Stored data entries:
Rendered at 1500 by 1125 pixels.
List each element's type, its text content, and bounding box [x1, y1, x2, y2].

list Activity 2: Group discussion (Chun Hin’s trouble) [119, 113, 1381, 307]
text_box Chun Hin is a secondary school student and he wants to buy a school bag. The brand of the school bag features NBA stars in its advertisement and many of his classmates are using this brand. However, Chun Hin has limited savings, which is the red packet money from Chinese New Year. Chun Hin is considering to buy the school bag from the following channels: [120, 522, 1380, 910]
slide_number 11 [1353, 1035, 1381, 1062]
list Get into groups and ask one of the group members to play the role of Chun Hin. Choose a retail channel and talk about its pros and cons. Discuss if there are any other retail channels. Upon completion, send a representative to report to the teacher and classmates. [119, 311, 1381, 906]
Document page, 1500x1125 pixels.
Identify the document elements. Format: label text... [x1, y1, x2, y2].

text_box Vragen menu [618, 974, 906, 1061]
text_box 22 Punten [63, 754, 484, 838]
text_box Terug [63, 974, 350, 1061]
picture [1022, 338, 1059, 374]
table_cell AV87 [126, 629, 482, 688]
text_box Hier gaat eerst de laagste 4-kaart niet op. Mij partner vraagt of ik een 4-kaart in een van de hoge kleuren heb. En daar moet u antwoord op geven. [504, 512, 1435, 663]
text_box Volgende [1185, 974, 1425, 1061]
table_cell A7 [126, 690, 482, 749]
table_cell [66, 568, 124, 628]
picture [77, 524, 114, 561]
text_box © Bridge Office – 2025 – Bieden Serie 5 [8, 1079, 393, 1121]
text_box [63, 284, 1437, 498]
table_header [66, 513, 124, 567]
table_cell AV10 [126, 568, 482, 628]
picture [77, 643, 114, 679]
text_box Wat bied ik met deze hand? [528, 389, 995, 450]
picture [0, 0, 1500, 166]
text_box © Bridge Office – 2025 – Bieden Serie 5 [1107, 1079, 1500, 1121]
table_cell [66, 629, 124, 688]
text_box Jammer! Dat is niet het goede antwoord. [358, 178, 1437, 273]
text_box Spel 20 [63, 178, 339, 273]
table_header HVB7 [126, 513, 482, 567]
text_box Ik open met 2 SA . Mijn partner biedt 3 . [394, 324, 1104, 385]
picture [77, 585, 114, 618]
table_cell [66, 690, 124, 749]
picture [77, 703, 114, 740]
==
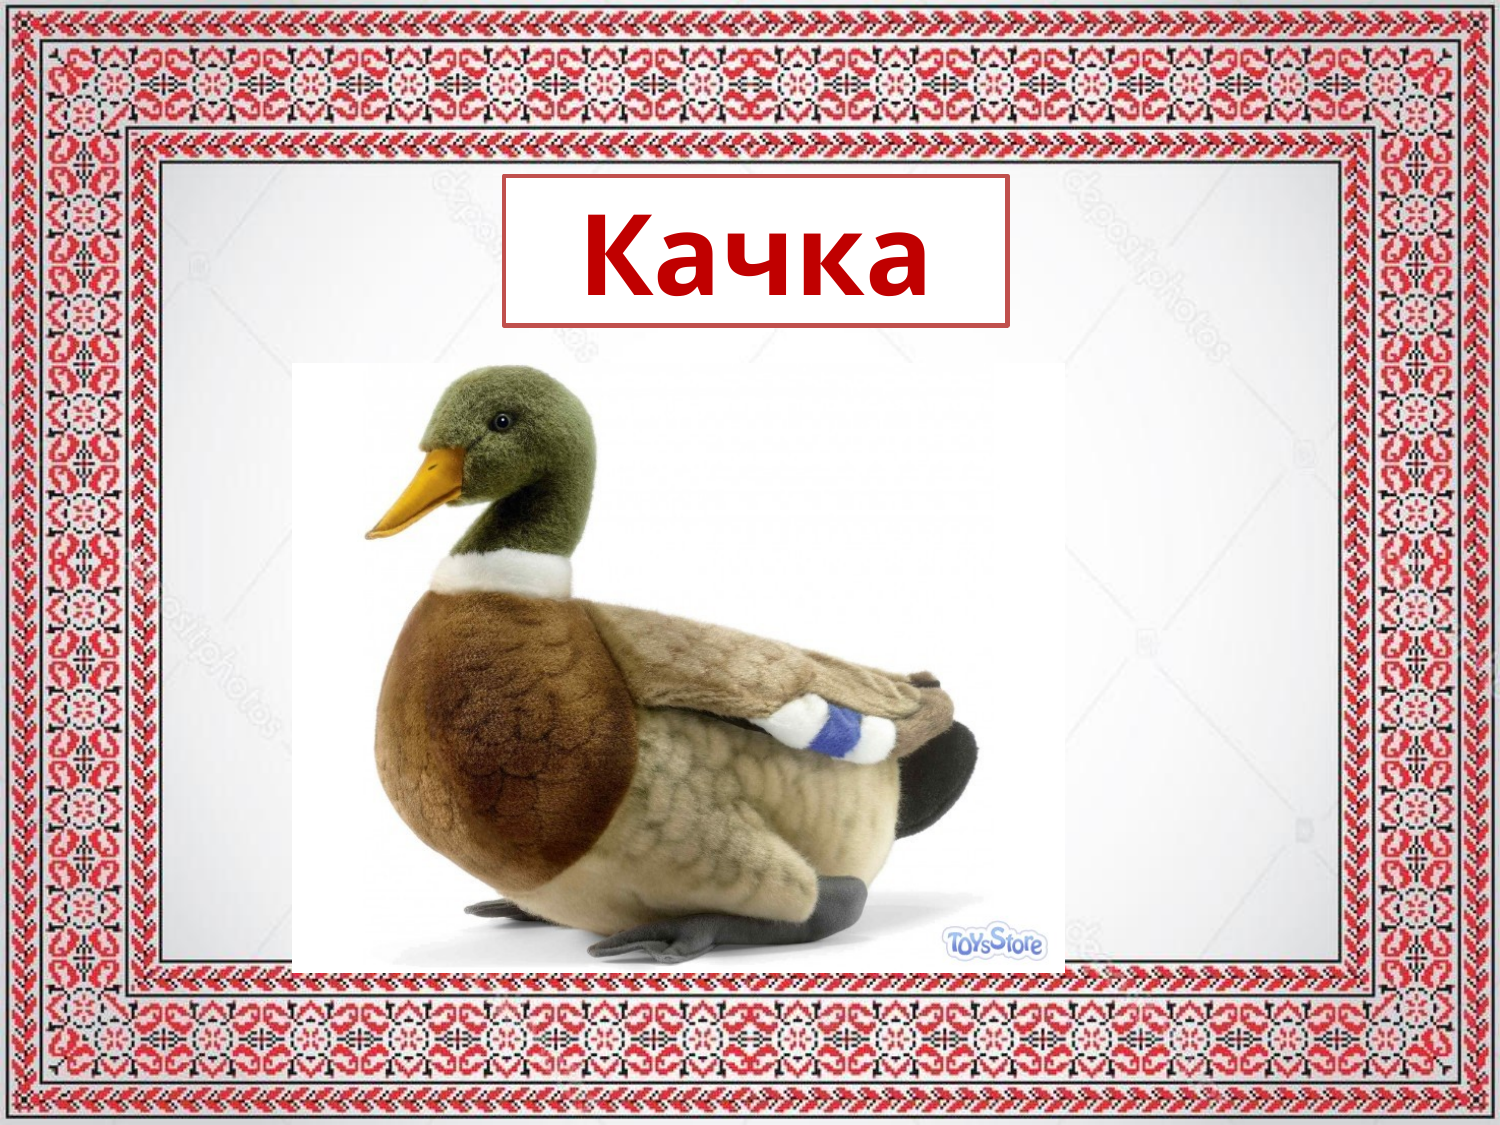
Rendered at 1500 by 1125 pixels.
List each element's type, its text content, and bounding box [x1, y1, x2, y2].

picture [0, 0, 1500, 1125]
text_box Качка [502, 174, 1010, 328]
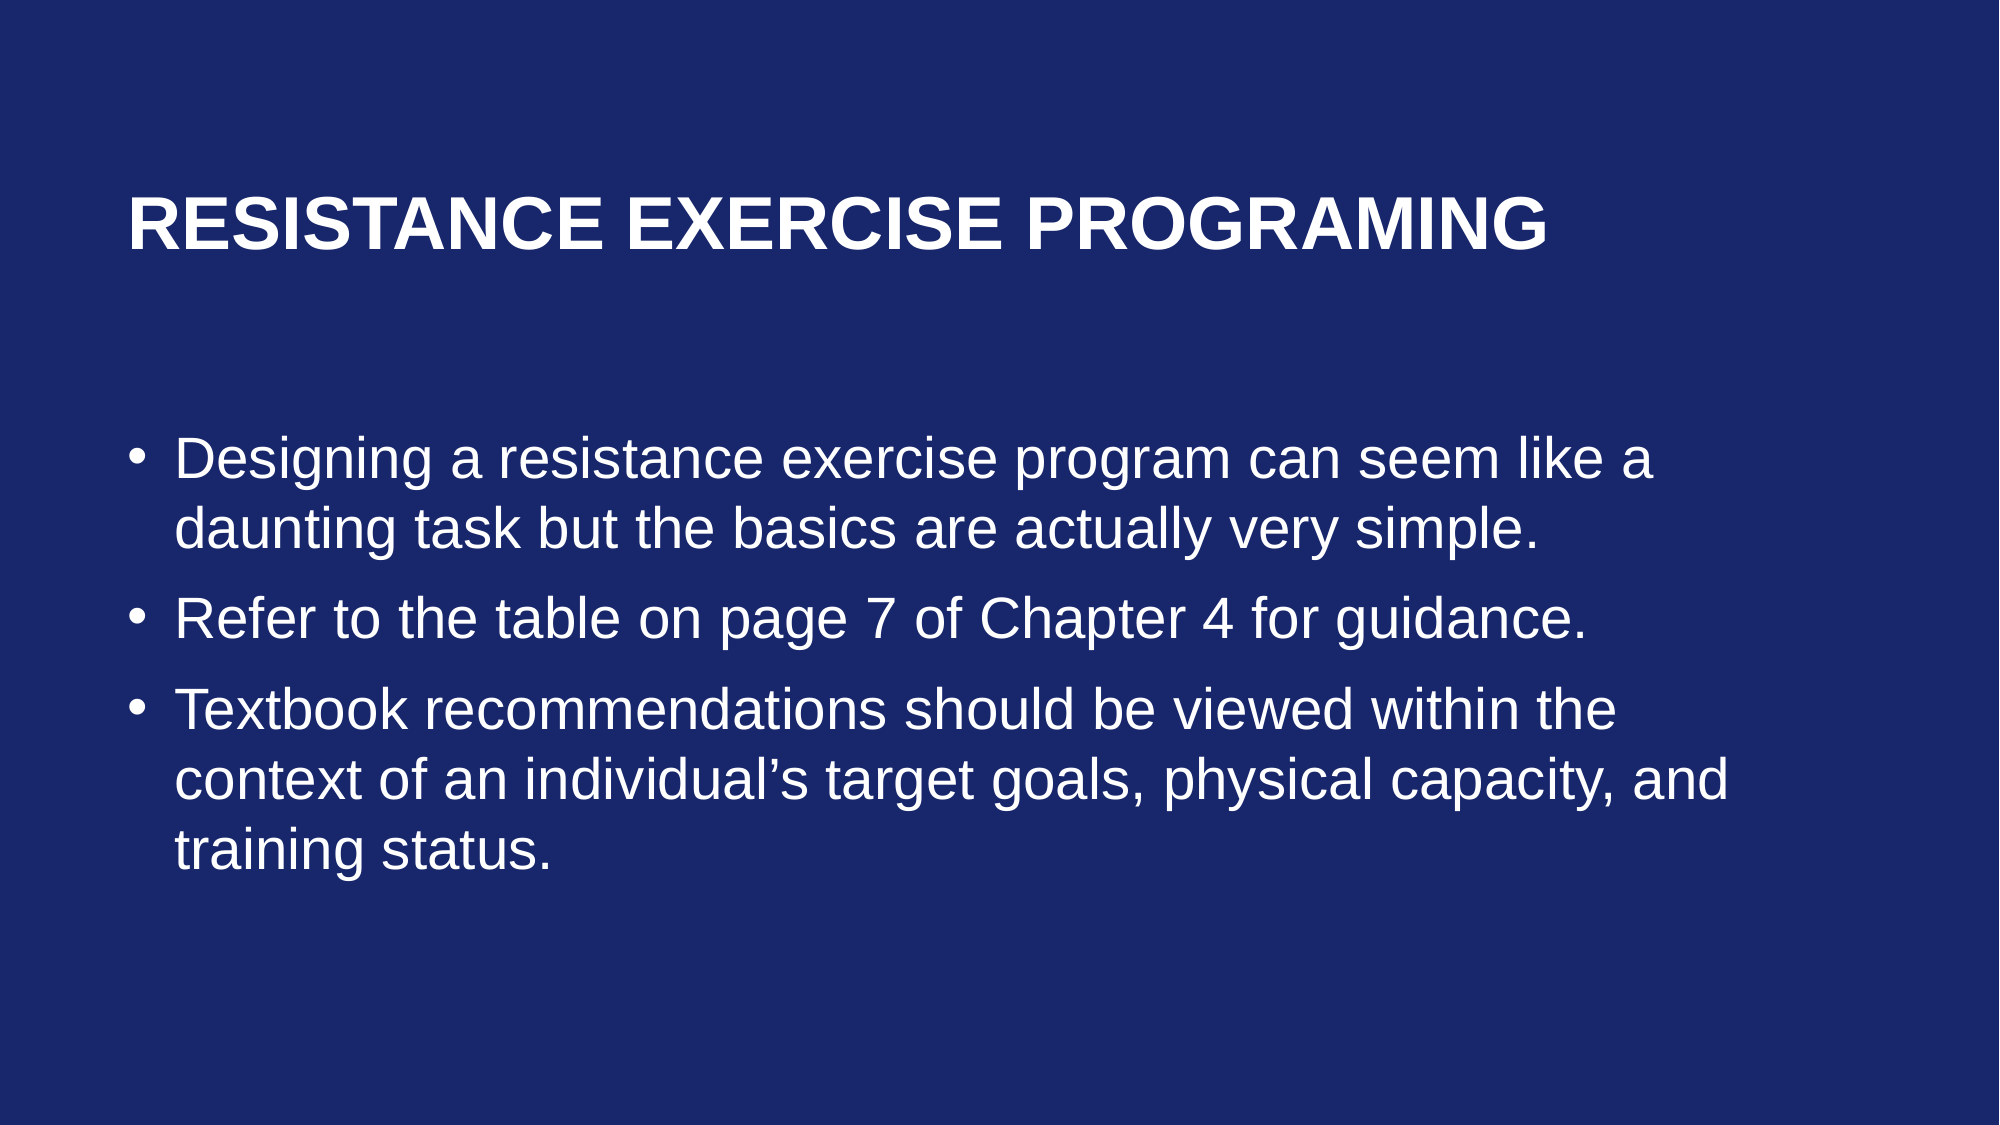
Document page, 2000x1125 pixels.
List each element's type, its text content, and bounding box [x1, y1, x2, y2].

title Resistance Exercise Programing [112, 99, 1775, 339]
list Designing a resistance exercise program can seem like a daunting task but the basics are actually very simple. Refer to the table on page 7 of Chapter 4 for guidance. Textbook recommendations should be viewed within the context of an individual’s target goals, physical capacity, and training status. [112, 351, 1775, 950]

• _WORK REQUIRED_
Every line in the data above that includes the word "pixels" should be copied.

• _ANSWER SPACE_
Rendered at 1500 by 1125 pixels.
Document page, 1500x1125 pixels.
Rendered at 1500 by 1125 pixels.
Document page, 2000x1125 pixels.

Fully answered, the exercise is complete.